On 4/26/05, Jigal van Hemert <jigal@stripped> wrote:
> And http://dev.mysql.com/doc/mysql/en/create-table.html tells me that "A
> PRIMARY KEY is a unique KEY where all key columns must be defined as NOT
> NULL. If they are not explicitly declared as NOT NULL, MySQL declares them
> so implicitly (and silently). "
> Why is this? I actually do need NULL values (they really are not equal to
> '0', etc.), but also need this column as part of the PRIMARY key in an
> InnoDB table...
> It can't have anything to do with the 'uniqueness' of the data, since I can
> have a lot of 'zero'-values in the column, as long as the combination of
> columns in the PRIMARY key results in unique values.

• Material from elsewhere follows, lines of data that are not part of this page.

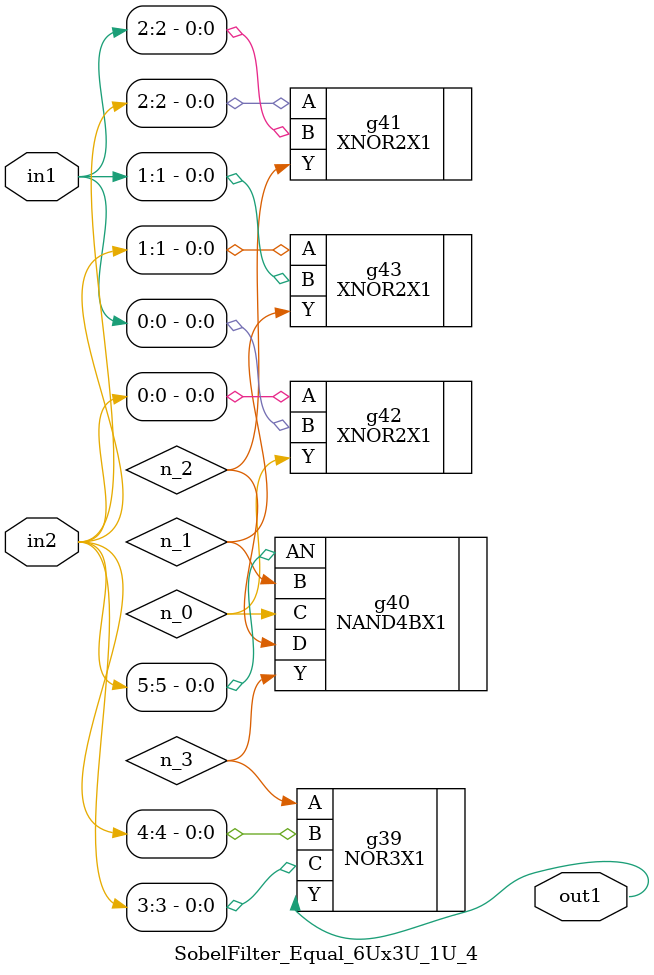
<source format=v>
`timescale 1ps / 1ps


module SobelFilter_Equal_6Ux3U_1U_4(in2, in1, out1);
  input [5:0] in2;
  input [2:0] in1;
  output out1;
  wire [5:0] in2;
  wire [2:0] in1;
  wire out1;
  wire n_0, n_1, n_2, n_3;
  NOR3X1 g39(.A (n_3), .B (in2[4]), .C (in2[3]), .Y (out1));
  NAND4BX1 g40(.AN (in2[5]), .B (n_1), .C (n_0), .D (n_2), .Y (n_3));
  XNOR2X1 g41(.A (in2[2]), .B (in1[2]), .Y (n_2));
  XNOR2X1 g43(.A (in2[1]), .B (in1[1]), .Y (n_1));
  XNOR2X1 g42(.A (in2[0]), .B (in1[0]), .Y (n_0));
endmodule


</source>
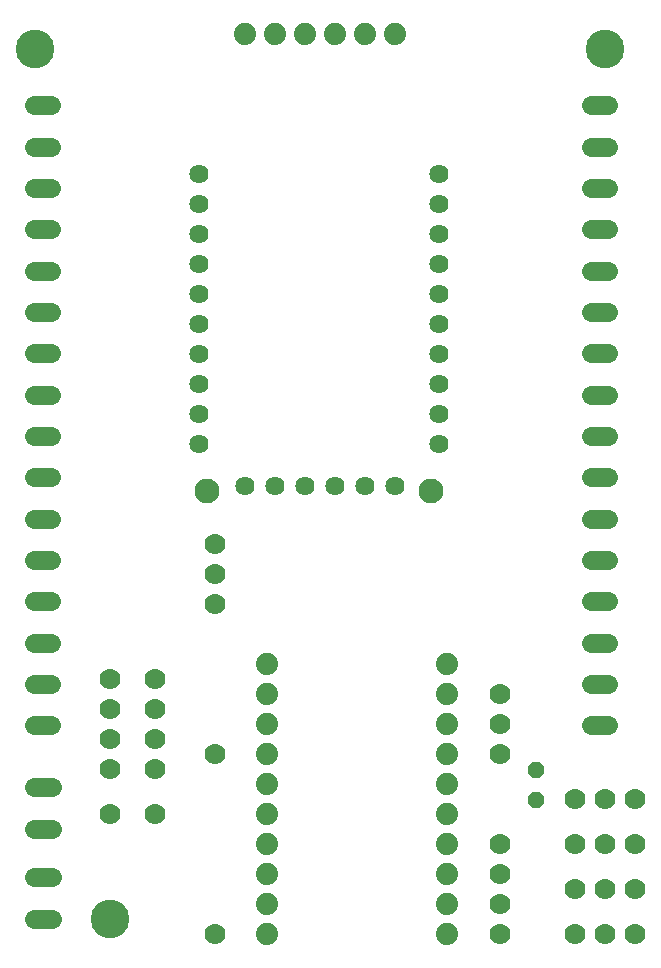
<source format=gbr>
G04 EAGLE Gerber RS-274X export*
G75*
%MOMM*%
%FSLAX34Y34*%
%LPD*%
%INSoldermask Bottom*%
%IPPOS*%
%AMOC8*
5,1,8,0,0,1.08239X$1,22.5*%
G01*
G04 Define Apertures*
%ADD10C,3.276600*%
%ADD11C,1.609600*%
%ADD12C,2.101600*%
%ADD13C,1.625600*%
%ADD14P,1.539592X8X112.500000*%
%ADD15C,1.778000*%
%ADD16C,1.879600*%
D10*
X520700Y863600D03*
X38100Y863600D03*
X101600Y127000D03*
D11*
X51990Y127280D02*
X36910Y127280D01*
X36910Y162280D02*
X51990Y162280D01*
X51990Y203480D02*
X36910Y203480D01*
X36910Y238480D02*
X51990Y238480D01*
D12*
X373692Y488850D03*
X183692Y488850D03*
D13*
X215892Y493250D03*
X241292Y493250D03*
X266692Y493250D03*
X292092Y493250D03*
X317492Y493250D03*
X342892Y493250D03*
X176522Y579610D03*
X176522Y605010D03*
X176522Y630410D03*
X176522Y655810D03*
X176522Y681210D03*
X176522Y706610D03*
X176522Y732010D03*
X176522Y757410D03*
X176522Y554210D03*
X176522Y528810D03*
X379722Y757410D03*
X379722Y732010D03*
X379722Y706610D03*
X379722Y681210D03*
X379722Y655810D03*
X379722Y630410D03*
X379722Y605010D03*
X379722Y579610D03*
X379722Y554210D03*
X379722Y528810D03*
D11*
X51940Y290700D02*
X36860Y290700D01*
X36860Y325700D02*
X51940Y325700D01*
X51940Y360700D02*
X36860Y360700D01*
X36860Y395700D02*
X51940Y395700D01*
X51940Y430700D02*
X36860Y430700D01*
X36860Y465700D02*
X51940Y465700D01*
X51940Y500700D02*
X36860Y500700D01*
X36860Y535700D02*
X51940Y535700D01*
X51940Y570700D02*
X36860Y570700D01*
X36860Y605700D02*
X51940Y605700D01*
X51940Y640700D02*
X36860Y640700D01*
X36860Y675700D02*
X51940Y675700D01*
X51940Y710700D02*
X36860Y710700D01*
X36860Y745700D02*
X51940Y745700D01*
X51940Y780700D02*
X36860Y780700D01*
X36860Y815700D02*
X51940Y815700D01*
X508460Y815700D02*
X523540Y815700D01*
X523540Y780700D02*
X508460Y780700D01*
X508460Y745700D02*
X523540Y745700D01*
X523540Y710700D02*
X508460Y710700D01*
X508460Y675700D02*
X523540Y675700D01*
X523540Y640700D02*
X508460Y640700D01*
X508460Y605700D02*
X523540Y605700D01*
X523540Y570700D02*
X508460Y570700D01*
X508460Y535700D02*
X523540Y535700D01*
X523540Y500700D02*
X508460Y500700D01*
X508460Y465700D02*
X523540Y465700D01*
X523540Y430700D02*
X508460Y430700D01*
X508460Y395700D02*
X523540Y395700D01*
X523540Y360700D02*
X508460Y360700D01*
X508460Y325700D02*
X523540Y325700D01*
X523540Y290700D02*
X508460Y290700D01*
D14*
X462280Y227584D03*
X462280Y252984D03*
D15*
X495300Y228600D03*
X520700Y228600D03*
X546100Y228600D03*
X495300Y190500D03*
X520700Y190500D03*
X546100Y190500D03*
X495300Y152400D03*
X520700Y152400D03*
X546100Y152400D03*
X495300Y114300D03*
X520700Y114300D03*
X546100Y114300D03*
X190500Y393700D03*
X190500Y419100D03*
X190500Y444500D03*
D16*
X215900Y876300D03*
X241300Y876300D03*
X266700Y876300D03*
X292100Y876300D03*
X317500Y876300D03*
X342900Y876300D03*
D15*
X101600Y254000D03*
X101600Y279400D03*
X101600Y304800D03*
X101600Y330200D03*
X139700Y254000D03*
X139700Y279400D03*
X139700Y304800D03*
X139700Y330200D03*
D16*
X234442Y342900D03*
X234442Y317500D03*
X234442Y292100D03*
X234442Y266700D03*
X234442Y241300D03*
X234442Y215900D03*
X234442Y190500D03*
X234442Y165100D03*
X234442Y139700D03*
X234442Y114300D03*
X386842Y114300D03*
X386842Y139700D03*
X386842Y165100D03*
X386842Y190500D03*
X386842Y215900D03*
X386842Y241300D03*
X386842Y266700D03*
X386842Y292100D03*
X386842Y317500D03*
X386842Y342900D03*
D15*
X190500Y266700D03*
X190500Y114300D03*
X431800Y165100D03*
X431800Y190500D03*
X431800Y317500D03*
X431800Y139700D03*
X431800Y114300D03*
X139700Y215900D03*
X101600Y215900D03*
X431800Y266700D03*
X431800Y292100D03*
M02*

</source>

Because it is a PRIMARY KEY. I mean phrase 'PRIMARY KEY' means "a key
with which each row can be explicitly addressed". So if you have 2000
rows in a table, you can write 2000 SELECT statemens which will use
columns in primary key and each of these SELECT statements will
return exactly one (different) row.
Since PRIMARY KEY is a primary key it cannot have NULL values.
And there can be only one primary key on the table, for the same
If your PRIMARY KEY would allow NULL values, it would not be possible
to address these rows with NULL values (*) and therefore it would not
be a real primary key, by definiton. It would be a unique key.
(*). Supposedly if there could be only one NULL value per column it
might be possible, but since NULL means "unknown", it should not
be mixed with real values.
From what you are saying, you need a UNIQUE key, not a PRIMARY KEY.